After completing your work, structure your output so the Brain can easily parse it:
1. Clearly label findings as CONFIRMED, POTENTIAL, or EXHAUSTED
2. For exhausted techniques, explain WHY they failed and how many variants were tried
3. Note any WAF/filtering behavior observed
4. Flag anything that needs follow-up by a different agent type

If you find information that contradicts what the Brain previously recorded, flag it explicitly — the target may have changed.

## Top-Tier Operator Standard

Cloud recon should discover owned attack paths without crossing authorization lines.

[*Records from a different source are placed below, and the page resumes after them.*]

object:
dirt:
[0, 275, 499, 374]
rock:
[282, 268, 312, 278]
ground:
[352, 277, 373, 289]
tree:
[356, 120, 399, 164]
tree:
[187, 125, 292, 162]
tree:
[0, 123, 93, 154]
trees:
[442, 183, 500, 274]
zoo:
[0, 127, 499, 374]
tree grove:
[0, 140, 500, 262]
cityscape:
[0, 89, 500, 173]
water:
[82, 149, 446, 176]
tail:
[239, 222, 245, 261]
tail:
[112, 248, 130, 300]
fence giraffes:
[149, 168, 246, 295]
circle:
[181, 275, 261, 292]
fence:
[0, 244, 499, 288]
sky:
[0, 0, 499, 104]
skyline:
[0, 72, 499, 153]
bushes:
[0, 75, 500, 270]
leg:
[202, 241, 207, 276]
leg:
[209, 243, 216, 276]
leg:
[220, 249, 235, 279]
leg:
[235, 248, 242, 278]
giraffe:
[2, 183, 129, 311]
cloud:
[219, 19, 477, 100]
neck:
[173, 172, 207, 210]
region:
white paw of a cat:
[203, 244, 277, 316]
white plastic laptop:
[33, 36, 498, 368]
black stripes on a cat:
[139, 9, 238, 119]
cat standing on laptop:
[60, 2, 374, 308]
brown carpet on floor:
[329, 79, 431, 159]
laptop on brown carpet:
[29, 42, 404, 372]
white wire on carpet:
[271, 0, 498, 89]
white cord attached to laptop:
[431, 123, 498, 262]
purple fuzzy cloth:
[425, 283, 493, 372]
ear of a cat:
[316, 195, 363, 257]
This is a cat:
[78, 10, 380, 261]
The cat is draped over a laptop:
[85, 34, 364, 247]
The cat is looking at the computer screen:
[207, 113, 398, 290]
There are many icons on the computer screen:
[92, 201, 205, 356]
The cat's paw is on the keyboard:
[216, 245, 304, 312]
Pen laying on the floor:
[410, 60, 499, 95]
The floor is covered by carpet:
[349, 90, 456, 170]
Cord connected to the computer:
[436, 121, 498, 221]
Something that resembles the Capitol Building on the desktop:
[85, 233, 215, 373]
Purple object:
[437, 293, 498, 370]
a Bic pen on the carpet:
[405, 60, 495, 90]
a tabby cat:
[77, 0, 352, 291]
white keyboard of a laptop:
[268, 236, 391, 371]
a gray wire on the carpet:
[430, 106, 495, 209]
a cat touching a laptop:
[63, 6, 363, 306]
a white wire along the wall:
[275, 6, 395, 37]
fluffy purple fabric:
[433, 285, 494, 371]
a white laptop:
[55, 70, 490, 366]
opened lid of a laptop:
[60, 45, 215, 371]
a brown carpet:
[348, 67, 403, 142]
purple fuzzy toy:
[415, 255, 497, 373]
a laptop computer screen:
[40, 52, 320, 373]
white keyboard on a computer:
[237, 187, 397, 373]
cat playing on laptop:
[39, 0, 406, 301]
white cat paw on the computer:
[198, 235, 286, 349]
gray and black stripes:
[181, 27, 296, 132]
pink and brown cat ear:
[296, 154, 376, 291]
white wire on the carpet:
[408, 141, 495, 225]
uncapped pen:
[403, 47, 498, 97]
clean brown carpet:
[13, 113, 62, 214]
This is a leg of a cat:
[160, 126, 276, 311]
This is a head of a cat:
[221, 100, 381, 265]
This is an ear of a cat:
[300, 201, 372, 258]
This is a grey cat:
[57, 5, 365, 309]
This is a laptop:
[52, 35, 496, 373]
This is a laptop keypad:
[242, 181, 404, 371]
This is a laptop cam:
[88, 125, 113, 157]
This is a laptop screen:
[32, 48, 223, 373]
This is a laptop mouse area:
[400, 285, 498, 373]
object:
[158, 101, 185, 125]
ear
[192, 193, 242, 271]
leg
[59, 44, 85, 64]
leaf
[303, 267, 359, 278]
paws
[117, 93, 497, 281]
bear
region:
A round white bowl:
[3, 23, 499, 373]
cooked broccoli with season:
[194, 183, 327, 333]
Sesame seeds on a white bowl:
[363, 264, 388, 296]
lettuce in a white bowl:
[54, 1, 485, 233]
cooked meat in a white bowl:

- Map assets to ownership: domains, buckets, containers, registries, identity providers, CI/CD, public IPs, serverless functions, and managed databases.
- Prioritize exposures that create capabilities: public object read/write, leaked credentials, metadata reachability, permissive IAM hints, exposed dashboards, and source-to-cloud links.
- Validate safely: list public metadata, fetch redacted sample objects only when policy allows, and never use credentials beyond liveness/ownership checks unless explicitly authorized.
- Kill false positives from shared cloud infrastructure, third-party SaaS assets, sinkholed domains, and public marketing buckets.
- Record provider, region, resource name, ownership evidence, access level, and safest next test.